Kane Sinclair Barrett (born 16 April 1990) is a retired New Zealand rugby union player. He represented Taranaki in the ITM Cup. Barrett made his Taranaki debut in 2010 and his strong performances saw him named in the squad for the 2013 and 2014 Super Rugby seasons. He had international experience as well with the New Zealand Secondary Schools side. Barrett retired in 2014 due to ongoing concussion problems.

==Early life==
Barrett was born on 16 April 1990 in New Plymouth. He grew up on the farm in Pungarehu, Taranaki. He has three sisters and four brothers, including All Blacks Beauden, Scott, and Jordie. He attended Francis Douglas Memorial College in New Plymouth and played for the local Coastal Rugby Club. Barrett's father Kevin Barrett made 14 appearances for the Hurricanes during the 1997 and 1998 seasons and played 167 first-class matches for Taranaki.

==Domestic career==

===ITM Cup===
Aged only 20, Barrett played his first game for Taranaki in their 25–15 win over Otago, coming off the bench in the second half to join his younger brother, Beauden.

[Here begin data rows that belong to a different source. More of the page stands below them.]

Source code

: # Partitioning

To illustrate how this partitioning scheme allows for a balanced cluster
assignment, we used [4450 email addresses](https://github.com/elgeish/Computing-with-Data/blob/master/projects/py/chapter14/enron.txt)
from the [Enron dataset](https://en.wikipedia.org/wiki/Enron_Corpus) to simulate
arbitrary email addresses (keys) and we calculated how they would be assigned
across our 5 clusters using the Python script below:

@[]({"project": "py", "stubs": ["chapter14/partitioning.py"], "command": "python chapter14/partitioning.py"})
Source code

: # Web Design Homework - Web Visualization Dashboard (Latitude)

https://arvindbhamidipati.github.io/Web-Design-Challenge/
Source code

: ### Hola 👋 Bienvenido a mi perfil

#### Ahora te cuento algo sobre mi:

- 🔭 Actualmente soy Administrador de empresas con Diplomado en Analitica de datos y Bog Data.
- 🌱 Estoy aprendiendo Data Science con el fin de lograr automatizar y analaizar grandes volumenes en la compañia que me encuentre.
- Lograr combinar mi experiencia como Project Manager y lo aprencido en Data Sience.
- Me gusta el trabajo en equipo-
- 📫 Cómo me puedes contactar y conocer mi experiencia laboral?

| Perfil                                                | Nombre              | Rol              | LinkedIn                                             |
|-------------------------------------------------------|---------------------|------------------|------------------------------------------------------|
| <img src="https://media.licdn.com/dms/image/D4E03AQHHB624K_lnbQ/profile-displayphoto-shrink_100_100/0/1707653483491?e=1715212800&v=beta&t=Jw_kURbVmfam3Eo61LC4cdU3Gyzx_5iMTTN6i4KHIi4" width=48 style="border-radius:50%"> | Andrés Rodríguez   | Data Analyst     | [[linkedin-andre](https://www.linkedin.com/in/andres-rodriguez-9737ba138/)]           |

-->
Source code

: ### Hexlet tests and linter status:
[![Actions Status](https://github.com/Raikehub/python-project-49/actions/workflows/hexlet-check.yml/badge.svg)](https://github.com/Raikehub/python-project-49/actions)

He made a further five appearances.

===Super Rugby===
In September 2012 it was announced that he would join the Blues for the 2013 Super Rugby season and he made his debut against the Bulls in Round 3, playing 71 minutes of a 21–28 loss at Eden Park.

==International career==

Barrett was selected in the New Zealand Secondary Schools side in 2008. He then made the side for a second year in 2009, and was named captain. With the New Zealand Under 20s he had only just missed selection for the 2010 IRB Junior World Championship held in Argentina. Barrett was also known in sevens after making Gordon Tietjens' squad to prepare for the Wellington Sevens, but again was unsuccessful.

Barrett retired from rugby in 2014 after suffering from concussion.